▸ RECORDS FOR THIS EXERCISE
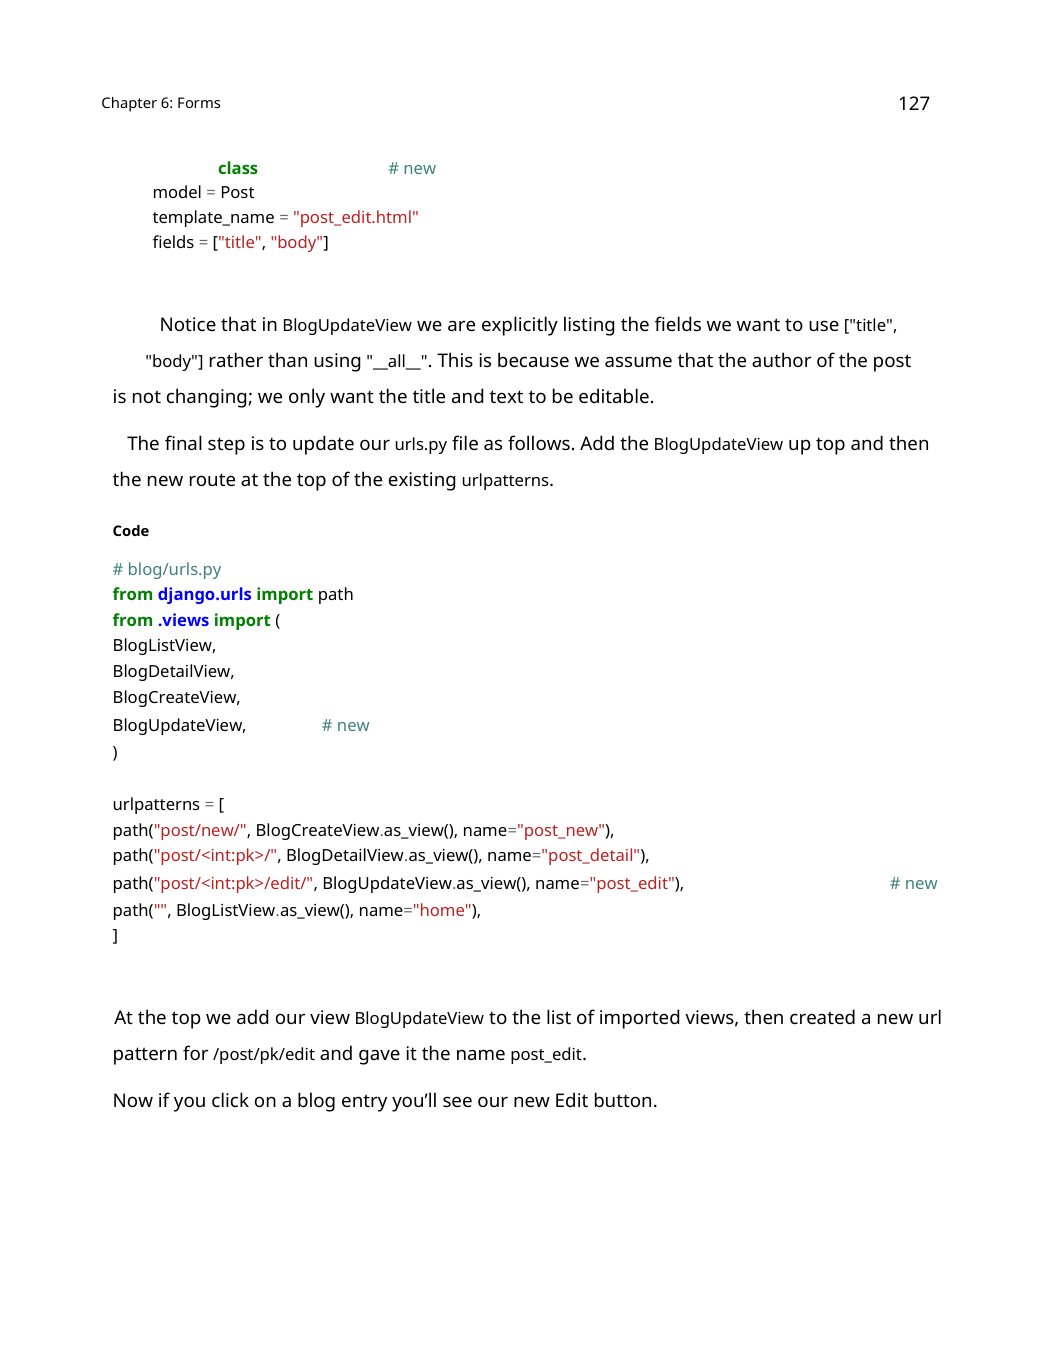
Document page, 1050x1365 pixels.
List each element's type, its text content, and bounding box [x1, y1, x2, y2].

==

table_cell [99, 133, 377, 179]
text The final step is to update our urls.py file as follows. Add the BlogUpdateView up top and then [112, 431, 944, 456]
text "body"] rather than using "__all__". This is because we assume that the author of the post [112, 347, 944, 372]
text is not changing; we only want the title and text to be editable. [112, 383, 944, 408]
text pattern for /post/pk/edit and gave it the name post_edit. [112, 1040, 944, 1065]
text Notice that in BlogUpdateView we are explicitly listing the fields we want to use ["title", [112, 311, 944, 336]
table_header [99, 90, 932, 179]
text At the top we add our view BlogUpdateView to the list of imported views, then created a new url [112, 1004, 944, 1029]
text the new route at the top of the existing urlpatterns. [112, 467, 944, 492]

▸ TASK INSTRUCTIONS
What are the lines above, starting at the one with "Document page, 1050x1365 pixels." and ending at the one with "List each element's"? Give them again exactly, and only them.

▸ RESULT OF THE TASK
Document page, 1050x1365 pixels.
List each element's type, its text content, and bounding box [x1, y1, x2, y2].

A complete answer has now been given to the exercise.